No Sunday Sacredness in the New Testament

This is the record—not one suggestion in all the New Testament of Sunday sacredness, to say nothing of precept or commandment of the Lord. The late R.W. Dale, D.D., a leading Congregationalist of England, wrote:

"It is quite clear that, however rigidly or devotedly we may spend Sunday, we are not keeping the Sabbath.... The Sabbath was founded on a specific, divine command. We can plead no such command for the observance of Sunday.... There is not a single line in the New Testament to suggest that we incur any penalty by violating the supposed sanctity of Sunday."—"The Ten Commandments," pp. 106, 107.

That religious classic, Smith and Cheetham's "Dictionary of Christian Antiquities," says that the "notion of a formal substitution" of the first day for the seventh,

"and the transference to it, perhaps in a spiritualized form, of the Sabbatical obligation established by the promulgation of the fourth commandment, has no basis whatever, either in Holy Scripture or in Christian antiquity."—Article "Sabbath."

Dr.
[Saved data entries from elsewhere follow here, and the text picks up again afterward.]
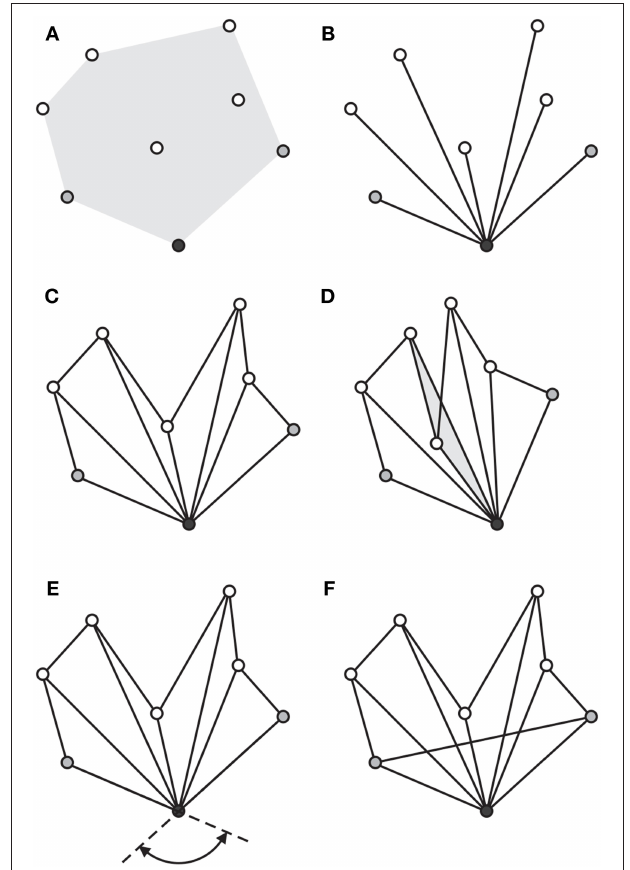
FIGURE 12 | Construction of a nonconvex Grünbaum polygon starting from a set of points in 2D: (A) three nodes corresponding to three consecutive vertices on the boundary of the convex hull of the set, the middle node is the center (in black), the other two nodes are its neighbors (in gray); (B) all the nodes are connected to the center by edges; (C) edges added to form adjacent triangles, so as to obtain a fan ; (D) one of the admissible configurations of this fan, obtained by reversing the triangle shown (in light gray); (E) the completely unfolded configuration of the fan maximize the angle shown; (F) universal rigidity is obtained by adding the last edge between the two neighbors of the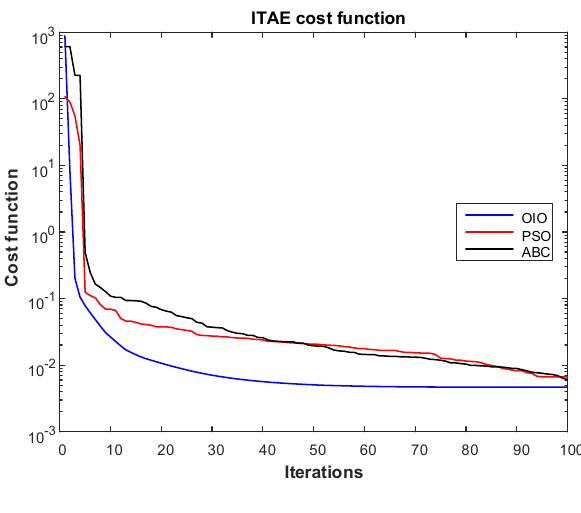
Figure 15. Iteration history for ITAE.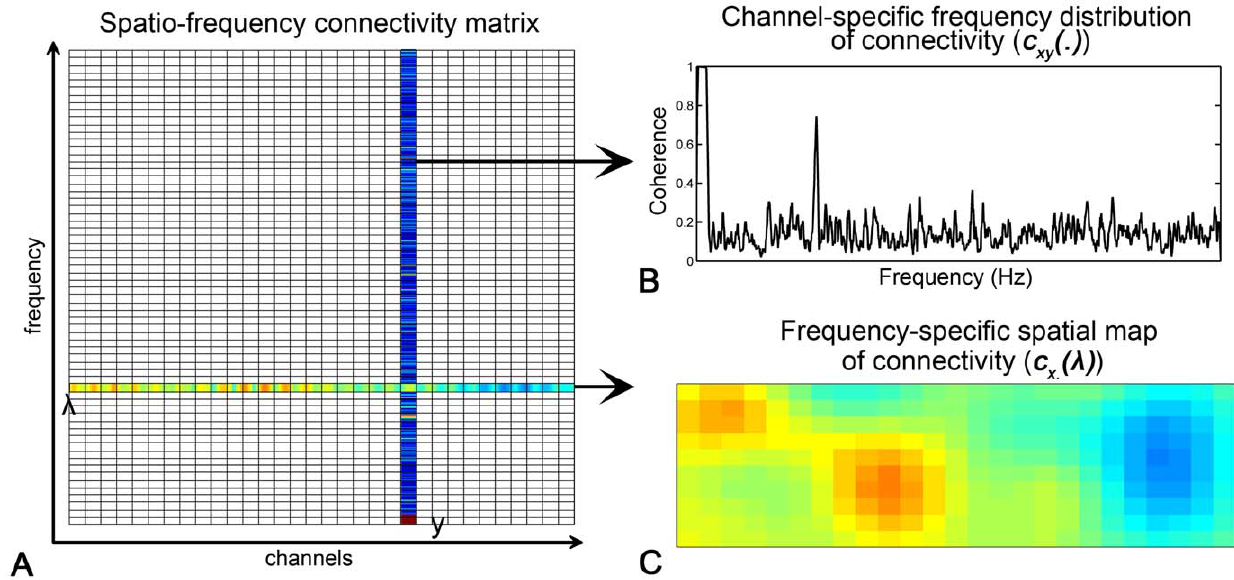
Figure 1. Spatio-frequency connectivity matrix. (A) A schematic diagram of spatio-frequency connectivity matrix, with the horizontal axis labeling all the channels and the vertical axis indexing all the frequencies. (B) Frequency distribution of the connectivity between a channel y and the seed channel. It corresponds to one column of the spatio-frequency connectivity matrix. (C) Spatial map of connectivity to the seed channel at a specific frequency point. It is redrawn from one row of the spatio-frequency connectivity matrix.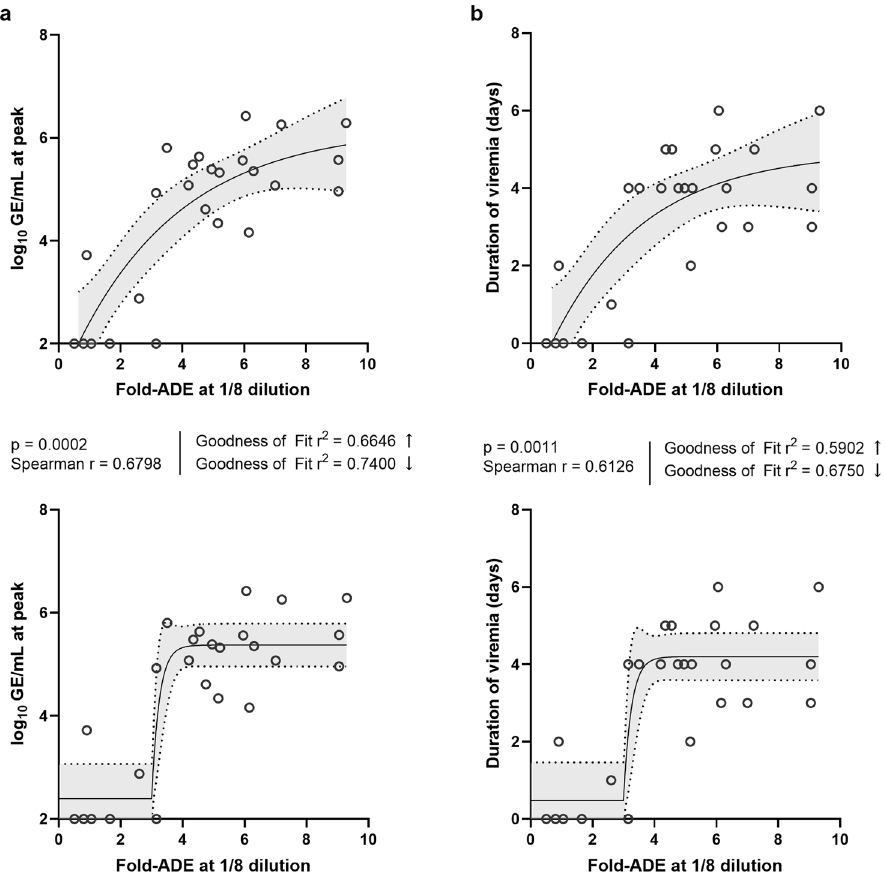
Fig. 6 Relationships between in vitro ADE and viremia. Spearman correlations and non-linear regression analyses between in vitro fold-ADE of day 28 sera at a 1/8 dilution and either peak LAV viremia ( a ) or duration of LAV viremia ( b ) were performed. The upper panels show the data fi t with an exponential, one-phase association curve with unconstrained parameters. The lower panels show the data fi t similarly, but using an initial plateau region constrained to a fold-ADE value of 3. Use of the initial plateau region increased the Goodness of Fit r 2 value by >11%. Shaded regions represent 95% con fi dence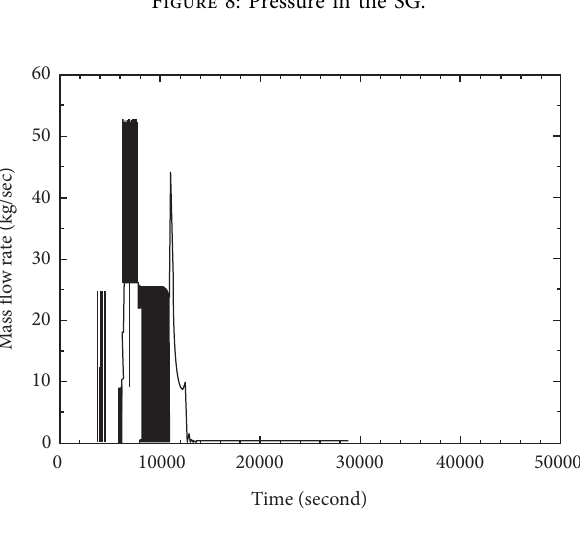
Figure 8: Pressure in the SG.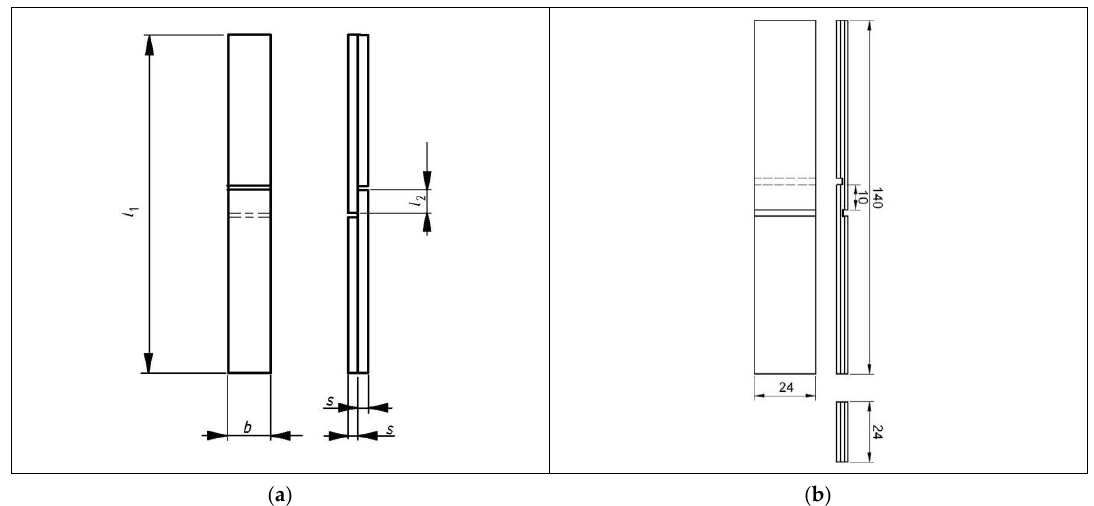
Figure 1. Bonding strength test samples: ( a ) for the bond strength in longitudinal tensile shear strength according to EN 302 ( l 1 —length of the test specimen; l 2 —length of the overlap (length of the surface to be tested); b —width of the test specimen (width of the surface to be tested); s —thickness of the veneer) ( b ) for the shear strength according to EN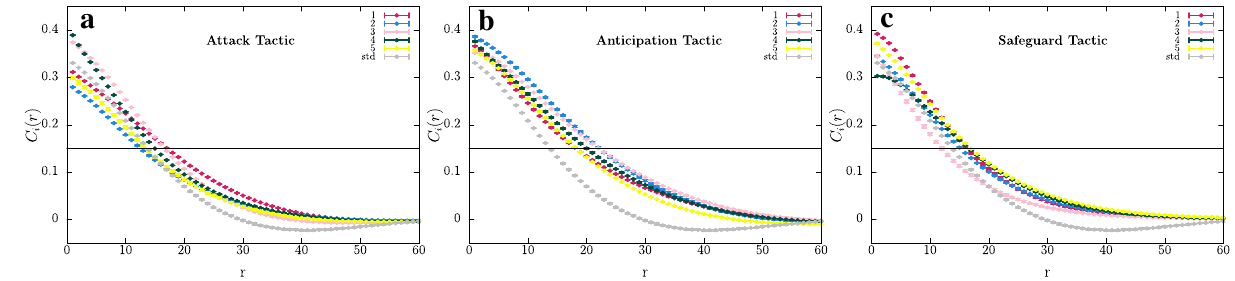
Figure 5. Autocorrelation functions C i . The colours follow the scheme in Fig. 1. ( a ), ( b ) , and ( c ) depict the cases where individuals of species 1 use Attack, Anticipation, and Safeguard tactics, respectively. Grey circles show the results for the autocorrelation function for the standard model (std), that is the same for every species. The error bars indicate the standard deviation. The horizontal black line indicates the threshold assumed to calculate the characteristic length. The results were obtained using R = 3 and s = r = m = 1 / 3 Initially, individuals of all species are distributed aleatorily on the grid. Because of the random initial condi- tion, selection interactions are frequent in the initial stage of the simulation. The result is the formation of spirals whose adjacent arms are mostly occupied by individuals of species that do not select each other. In the standard model, the spirals are symmetric (Fig. 2a), leading to a cyclic territorial dominance of the species (Fig. 3a) and selection risks (Fig. 4a). This symmetry is broken if individuals of species 1 perform a directional movement tactic. Firstly, if the individuals of species 1 use the Attack tactic, they have more chances of selecting because they move towards the direction with more individuals of species 2 - even though the selection probability s is the same for all species. The higher selection rate for species 1 is responsible for the alternating territorial dominance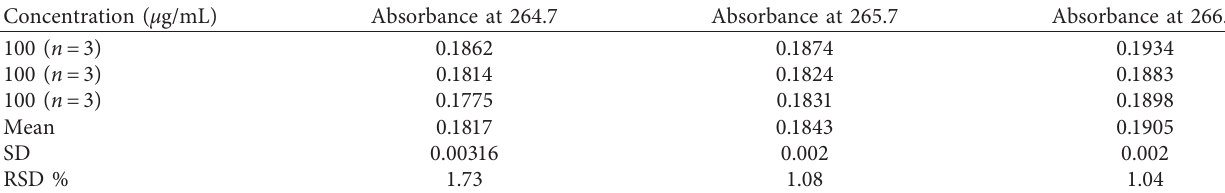
Table 7: Robustness data of SRP.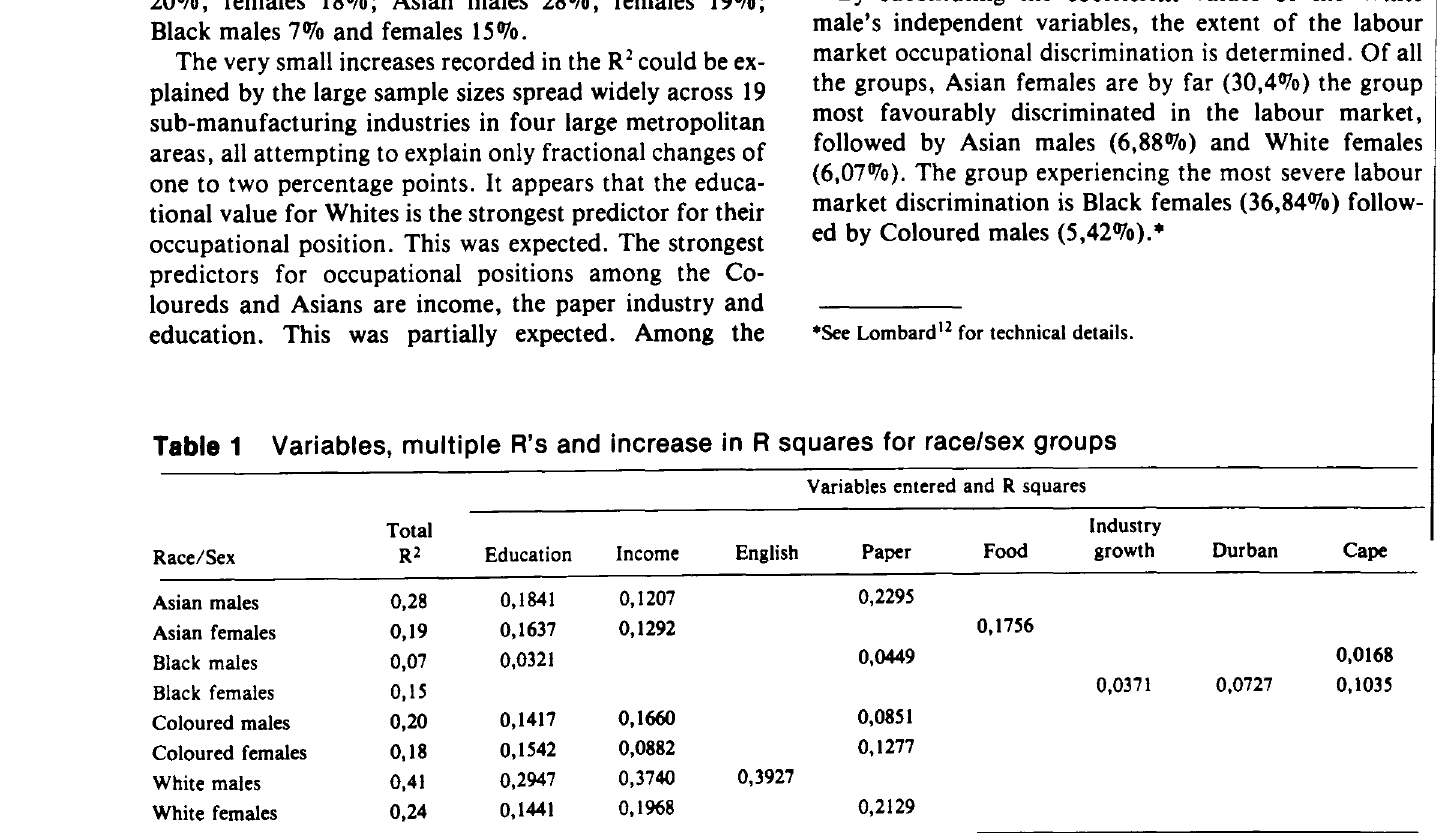
Variables entered and R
E.F. Hiscox, author of "The Baptist Manual," says:

"There was and is a commandment to 'keep holy the Sabbath day,' but that Sabbath was not Sunday. It will, however, be readily said, and with some show of triumph, that the Sabbath was transferred from the seventh to the first day of the week.... Where can the record of such a transaction be found? Not in the New Testament—absolutely not."—The New York Examiner, Nov. 16, 1893.

Such declarations by well-known scholars might be multiplied, but it is not necessary. The record is open—any one may see it. There is not a word in the Holy Scripture of any first-day sacredness. The Sunday institution is not a plant of our heavenly Father's planting.